▸ **Angezeigter Text**
+ + + +
Beitrag vom 04.09.2008

Auszüge aus einem Interview mit Prof. Franz Nuscheler, Politologe/Entwicklungsforscher
in HR2 in der Sendung "Der Tag"/"Missbrauch und Verschwendung - Entwicklungshilfe am Pranger"

zum "Bonner Aufruf":

"Ich habe diesen Aufruf nicht unterschrieben - obwohl die Initiatoren meine Freunde sind -, weil es widersprüchlich ist.
Ich stimme der Analyse des Versagens völlig zu. Da steht drin, dass der Norden Afrika nicht entwickeln kann, sondern weil Afrika seine Eigenverantwortlichkeit veräußert hat (?) - einverstanden.
Die zweite Frage ist, dass mehr Geld nicht mehr Entwicklung erzeugt - einverstanden.
Und dann steht drin, als Folgerung daraus: wo immer möglich, weg von staatlichen Partnern hin zu gesellschaftlichen Gruppen - einverstanden. Dahinter steckt auch das Vorbild der Grameen-Bank in Bangladesch.
Aber dann kommt eine Folgerung, die ich nicht unterschreiben konnte: 'Die Entscheidungsbefugnis über bilaterale Entwicklungszusammenarbeit soll auf die deutschen Botschaften übertragen werden.'
Sind denn die Botschaften befähigt, etwa mit den marginalen, ländlichen Armutsgruppen zu kommunizieren? Sie kommunizieren mit Regierungen, mit Bürokratien, aber nicht mit den Gruppen, die Zielgruppen der Entwicklungszusammenarbeit sein sollen."

Nuscheler äußert sich in dem Gespräch auch grundsätzlich zur Entwicklungshilfe und zur umstrittenen "Budgethilfe" im besonderen:

"Die Fähigkeit, das Notwendige zu tun, hat die Entwicklungshilfe Afrika genommen. Deshalb sprach ich schon vor dreißig Jahren vom 'Gift der Entwicklungshilfe'. Wir haben die Länder daran gewöhnt, nach Hilfe zu rufen, statt die eigenen Möglichkeiten, eigene Talente anzustrengen. Diese Art von Entwicklungshilfe gehört gestoppt.
Wir haben den Ländern die Eigenverantwortung genommen. Sie kümmern sich mehr darum, möglichst oben auf der Hungerliste zu stehen, statt sich um die Situation der Kleinbauern zu kümmern.
+ + + +
Gespeicherte Dateneinträge:
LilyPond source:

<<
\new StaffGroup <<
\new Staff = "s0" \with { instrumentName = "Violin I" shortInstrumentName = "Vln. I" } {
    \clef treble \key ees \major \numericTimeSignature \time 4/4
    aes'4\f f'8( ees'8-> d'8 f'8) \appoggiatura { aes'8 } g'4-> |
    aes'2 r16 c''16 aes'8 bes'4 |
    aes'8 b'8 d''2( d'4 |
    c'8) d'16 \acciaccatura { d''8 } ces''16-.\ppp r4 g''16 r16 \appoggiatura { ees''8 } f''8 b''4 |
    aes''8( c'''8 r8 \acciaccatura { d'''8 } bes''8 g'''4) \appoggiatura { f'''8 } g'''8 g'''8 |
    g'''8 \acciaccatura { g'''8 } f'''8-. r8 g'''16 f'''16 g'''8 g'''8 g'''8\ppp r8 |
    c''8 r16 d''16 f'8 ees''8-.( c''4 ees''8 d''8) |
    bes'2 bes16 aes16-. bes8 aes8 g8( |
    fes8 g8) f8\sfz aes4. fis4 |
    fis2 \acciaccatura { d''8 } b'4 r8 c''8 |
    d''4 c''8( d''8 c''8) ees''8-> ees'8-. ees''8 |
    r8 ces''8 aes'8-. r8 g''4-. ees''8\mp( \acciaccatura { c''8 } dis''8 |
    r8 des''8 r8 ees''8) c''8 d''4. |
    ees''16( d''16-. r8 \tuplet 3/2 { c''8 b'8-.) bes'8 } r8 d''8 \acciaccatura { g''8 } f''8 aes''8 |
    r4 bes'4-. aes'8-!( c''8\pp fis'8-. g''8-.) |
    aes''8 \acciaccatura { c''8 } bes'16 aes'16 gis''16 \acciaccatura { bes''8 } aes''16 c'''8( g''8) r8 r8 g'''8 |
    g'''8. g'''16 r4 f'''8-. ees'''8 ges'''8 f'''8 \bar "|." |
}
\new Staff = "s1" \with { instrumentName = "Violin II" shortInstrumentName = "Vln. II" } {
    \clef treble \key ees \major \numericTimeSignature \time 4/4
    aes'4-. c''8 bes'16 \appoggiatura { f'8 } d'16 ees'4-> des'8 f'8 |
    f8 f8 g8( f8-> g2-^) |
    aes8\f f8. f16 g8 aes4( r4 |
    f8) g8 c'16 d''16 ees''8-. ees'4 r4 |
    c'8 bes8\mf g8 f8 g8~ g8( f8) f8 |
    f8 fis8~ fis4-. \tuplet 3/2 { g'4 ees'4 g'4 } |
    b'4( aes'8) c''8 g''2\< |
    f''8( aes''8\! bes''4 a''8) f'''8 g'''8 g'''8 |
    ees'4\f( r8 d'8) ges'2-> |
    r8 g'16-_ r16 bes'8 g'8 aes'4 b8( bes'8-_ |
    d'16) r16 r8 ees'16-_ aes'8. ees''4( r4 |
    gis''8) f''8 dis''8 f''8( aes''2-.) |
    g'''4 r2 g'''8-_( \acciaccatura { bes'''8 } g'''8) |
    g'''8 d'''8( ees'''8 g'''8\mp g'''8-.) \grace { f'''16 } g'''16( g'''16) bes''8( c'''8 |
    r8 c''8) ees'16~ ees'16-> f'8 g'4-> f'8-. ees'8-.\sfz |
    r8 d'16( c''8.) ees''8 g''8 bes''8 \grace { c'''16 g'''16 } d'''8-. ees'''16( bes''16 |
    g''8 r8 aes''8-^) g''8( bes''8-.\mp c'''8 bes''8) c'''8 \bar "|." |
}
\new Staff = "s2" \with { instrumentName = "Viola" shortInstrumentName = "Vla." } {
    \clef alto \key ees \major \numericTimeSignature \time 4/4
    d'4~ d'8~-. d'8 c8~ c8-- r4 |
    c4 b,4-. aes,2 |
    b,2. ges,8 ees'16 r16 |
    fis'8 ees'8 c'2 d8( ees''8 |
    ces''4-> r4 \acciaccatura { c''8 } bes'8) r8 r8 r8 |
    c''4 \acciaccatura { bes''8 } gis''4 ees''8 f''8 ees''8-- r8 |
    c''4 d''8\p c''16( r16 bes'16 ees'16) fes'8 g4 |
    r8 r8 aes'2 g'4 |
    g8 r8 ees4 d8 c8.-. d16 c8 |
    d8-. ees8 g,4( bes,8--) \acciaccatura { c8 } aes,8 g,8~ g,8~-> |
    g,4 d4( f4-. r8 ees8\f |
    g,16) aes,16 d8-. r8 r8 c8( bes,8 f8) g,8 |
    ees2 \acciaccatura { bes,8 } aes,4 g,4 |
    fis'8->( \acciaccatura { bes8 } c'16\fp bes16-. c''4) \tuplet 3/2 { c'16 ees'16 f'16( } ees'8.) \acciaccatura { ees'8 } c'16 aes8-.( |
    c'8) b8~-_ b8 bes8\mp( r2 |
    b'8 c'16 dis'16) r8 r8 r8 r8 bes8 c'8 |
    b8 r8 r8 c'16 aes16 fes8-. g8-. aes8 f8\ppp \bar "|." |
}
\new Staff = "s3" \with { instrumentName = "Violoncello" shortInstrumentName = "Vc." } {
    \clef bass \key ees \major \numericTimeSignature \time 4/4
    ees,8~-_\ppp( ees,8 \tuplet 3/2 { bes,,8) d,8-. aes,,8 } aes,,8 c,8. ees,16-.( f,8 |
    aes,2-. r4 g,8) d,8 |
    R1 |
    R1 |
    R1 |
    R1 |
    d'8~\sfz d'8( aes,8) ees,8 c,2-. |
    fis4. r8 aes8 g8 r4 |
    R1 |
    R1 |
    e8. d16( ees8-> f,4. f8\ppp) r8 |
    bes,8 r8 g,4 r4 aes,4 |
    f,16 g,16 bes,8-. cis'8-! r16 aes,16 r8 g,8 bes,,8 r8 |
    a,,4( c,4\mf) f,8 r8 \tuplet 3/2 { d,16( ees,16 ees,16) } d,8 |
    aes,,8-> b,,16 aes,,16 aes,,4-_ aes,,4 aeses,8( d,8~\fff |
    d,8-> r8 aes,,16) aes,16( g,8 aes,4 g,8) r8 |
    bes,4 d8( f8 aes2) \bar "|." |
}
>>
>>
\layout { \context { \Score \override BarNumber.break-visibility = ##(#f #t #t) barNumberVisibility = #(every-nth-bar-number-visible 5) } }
+ + + +
▸ **Arbeitsauftrag A**
Seit wann spricht Nuscheler laut dem Interviewauszug zur Entwicklungshilfe vom „Gift der Entwicklungshilfe“?
▸ **Arbeitsauftrag B**
Führe den Interviewauszug zur Entwicklungshilfe im Anschluss an seinen letzten Satz fort.

▸ **Schriftliche Antwort A**
Schon seit dreißig Jahren.

▸ **Schriftliche Antwort B**
Das ist die schwerste Hypothek. Wir haben ihnen die Fähigkeit genommen, die eigenen Möglichkeiten zu nutzen, um selbst zu überleben. Und weil wir das getan haben, ist die Entwicklungshilfe ein süßes Gift."

zur Budgethilfe:

"Das deutsche Haushaltsrecht verlangt eine strikte Verwendungskontrolle. Die ist nicht abgeschafft; das ist ein Gerücht. Es werden Programme ausgehandelt zwischen Gebern und Nehmern, und es finden immer Kontrollen statt. Es werden Tranchen ausgezahlt. Und nur wenn die Länder bereit sind, das, was sie versprochen haben, auch umzusetzen, dann kommt das nächste Geld.
Es ist also nicht so, dass hier Geld in private Taschen gescheffelt wird, ohne jede Kontrolle.
Es funktioniert nur dort, wo einigermaßen funktionierende Verwaltungen, Rechtsstrukturen und Korruptionskontrollen da sind. Und das ist leider nur in einem kleinen Teil der Länder so. Aber es gibt solche Länder, wo es funktioniert. Und da bin ich für Budgethilfe - unter Kontrolle.
Es gibt ja inzwischen viele Bewertungen wie im Bertelsmann Transformation Index. Es ist erstaunlich, dass dort unter 25 Ländern immer eine ganze Reihe afrikanischer Länder erscheint, die einigermaßen gut regiert sind. Nicht nur die immer wieder genannten Botswana und Mauritius, sondern auch Ghana, Mali, Benin, Madagaskar."